Anyway, I think the soul mate idea could be (in some cases) about completing oneself. Usually, people describe the soul mate as someone who just gets you--who you have some supernatural connection with and it just seems like it was all destined and meant to be because of the electric connection. I really do get the image in my head of two puzzle pieces in a 1 billion piece puzzle finding each other and realizing the connect.


Well, clearly this idea might imply that indeed two people somehow complete each other in the process of finding one another, especially the embedded idea that your soul mate just gets you or knows your inner soul unlike anyone else in the world. This really seems to suggest that they provide a deep, intimate love that perhaps you need... that marriage is about feeling loved and known by someone in this deep, intimate way, and that this somehow completes you.


Indeed, one could easily interpret the Mark 10, "two become one" idea as being about completion, right? Two becoming one... that definitely sounds like making a complete whole, no? But it is important to note that the metaphor is not about two puzzle pieces joining as one, or two halves making a whole. Instead, it's about two people, already whole and complete, meeting each other in a joining union.


If we come to our relationships and our attitudes about marriage with the idea that some how, this person is going to fulfill something in me that I could not otherwise obtain on my own, those relationships are going to let us down.


As I talked about last week, only God can know us fully, intimately, and without fail.
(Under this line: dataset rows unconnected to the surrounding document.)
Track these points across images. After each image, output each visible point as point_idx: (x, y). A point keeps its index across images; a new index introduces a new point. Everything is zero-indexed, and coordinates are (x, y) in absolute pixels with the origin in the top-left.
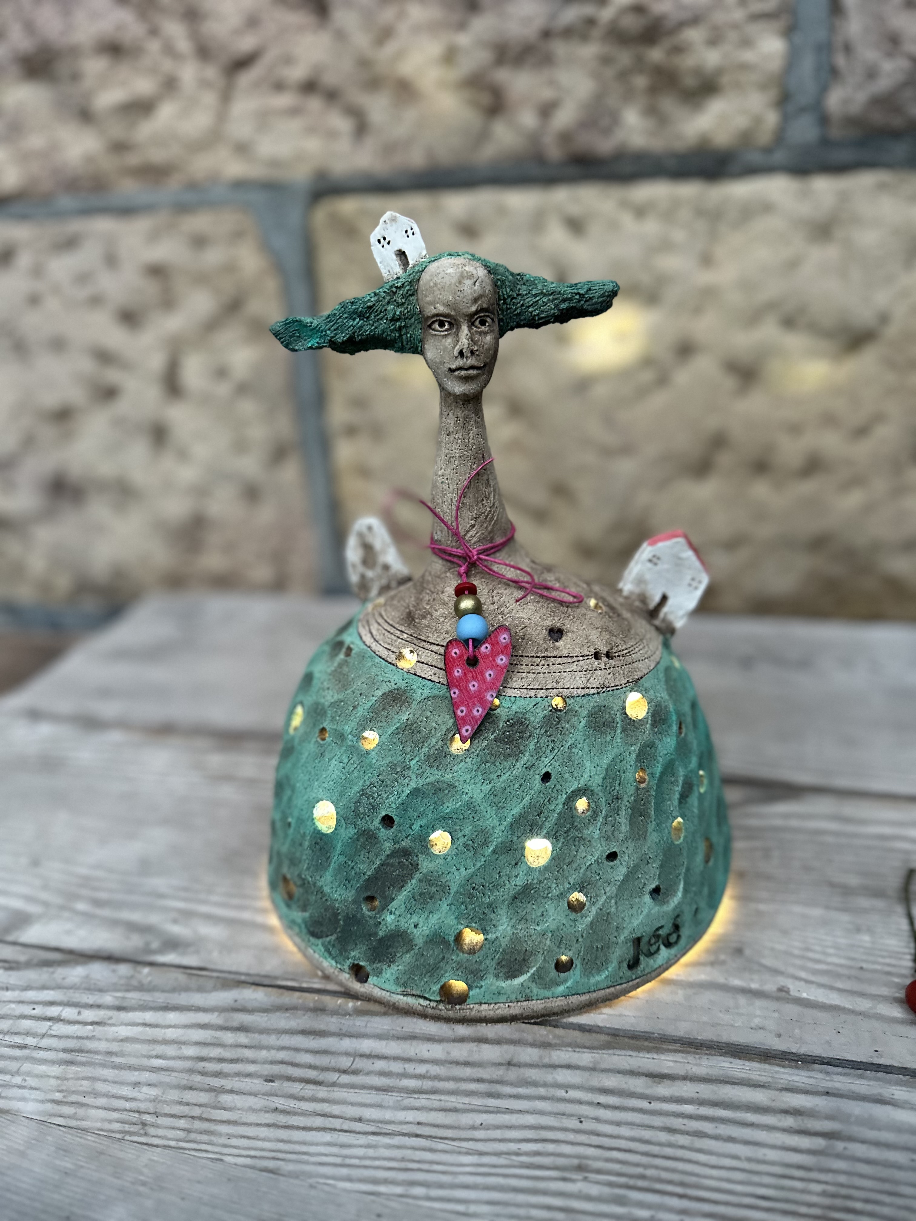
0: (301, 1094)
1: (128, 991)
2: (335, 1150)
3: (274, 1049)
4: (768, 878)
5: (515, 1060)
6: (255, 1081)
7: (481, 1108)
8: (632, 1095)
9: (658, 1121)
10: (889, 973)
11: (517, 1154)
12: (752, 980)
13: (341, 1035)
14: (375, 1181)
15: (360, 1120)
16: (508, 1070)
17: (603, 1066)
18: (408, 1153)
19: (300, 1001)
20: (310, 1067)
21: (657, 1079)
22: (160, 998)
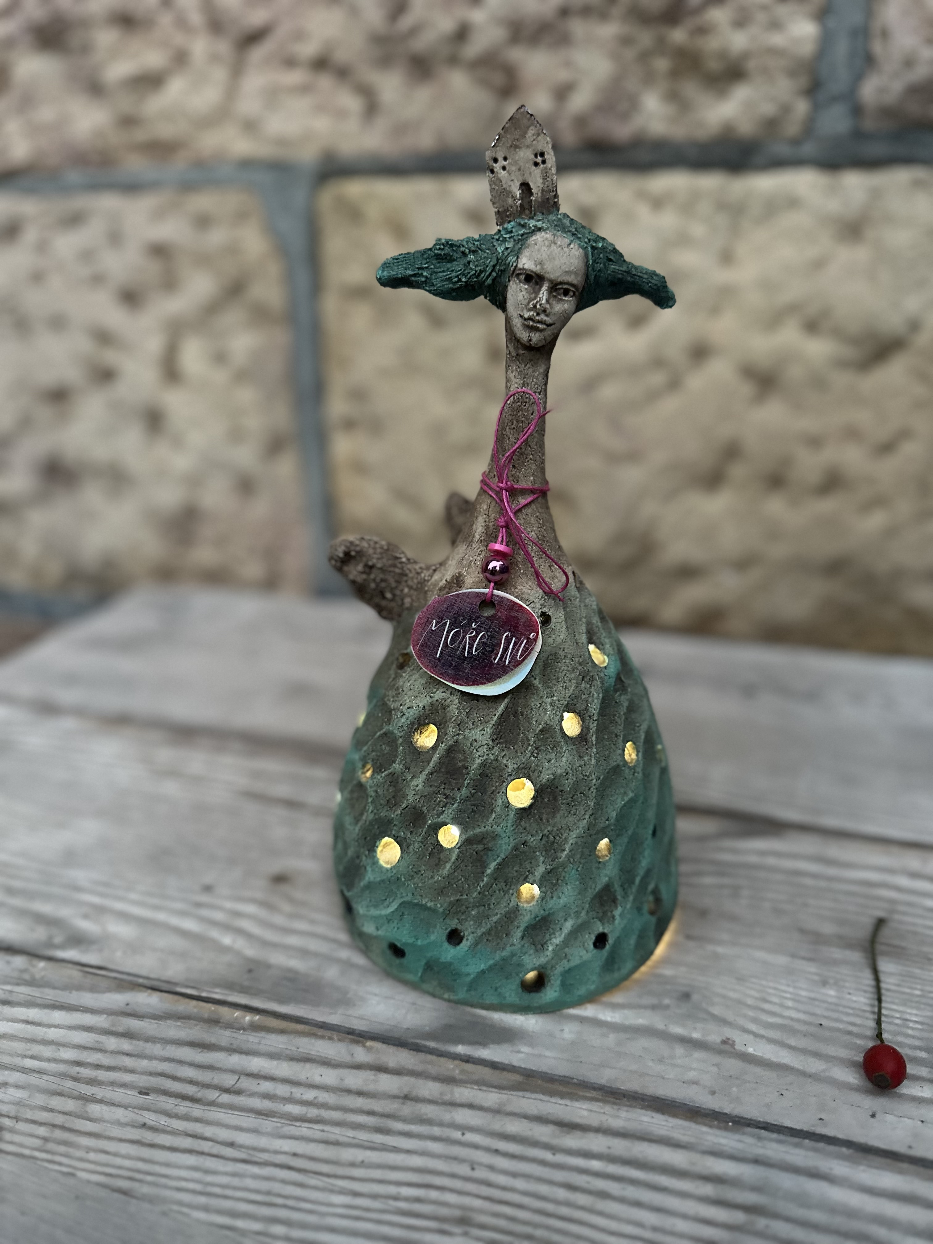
0: (174, 1111)
1: (18, 984)
2: (197, 1175)
3: (156, 1059)
4: (733, 918)
5: (414, 1094)
6: (129, 1093)
7: (366, 1143)
8: (535, 1144)
9: (559, 1176)
10: (850, 1033)
11: (396, 1198)
12: (695, 1028)
13: (231, 1050)
14: (234, 1214)
15: (232, 1145)
16: (403, 1104)
17: (509, 1108)
18: (277, 1187)
19: (195, 1010)
20: (192, 1082)
21: (565, 1129)
22: (50, 995)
No boyfriend, girlfriend, wife, or husband will ever be able to know our every thought, desire, and need. No relationship, no matter how perfect, can ever fulfill us, provide meaning in our lives, and love us the way we don't even realize we need to be loved. Only God can.


Marriage (and by extension, dating) is about two people coming together because, put quite simply, that's where God led each person. Marriage is about attraction, commitment, and learning to love. Marriage is two people, already whole, completed because of Christ in their lives, coming together to become one--living their lives together, and seeking out to become of one mind and one heart--with each other, and with the God that lives inside of them.


It's true, then, that the best thing you can do for yourself in preparing yourself for marriage or dating is to become a whole person. I don't mean working hard to become perfect, or becoming super independent and self-reliant. In fact, I mean the opposite--become a person that relies fully on God to fulfill our every need. Even more importantly, become someone who understands and knows that you are loved by God in a way that no one and no thing, anywhere in this world could ever provide.


If we cannot accept God's love, we cannot learn to show love to others, and therefore we cannot become people who have healthy relationships. It starts with God loving us first, providing for us as an eternally loving shepherd who deeply loves His sheep.


Be a sheep. Learn to become one. Sheep are stupid. They follow anything blindly. They are crazy cute too :)! And they place their entire lives (every part of it) in the hands of their shepherd. Food, water, rest, protection, direction, companionship, and love. Sheep rely on their shepherd for all these things. Become a sheep, because we want God to become our amazing shepherd.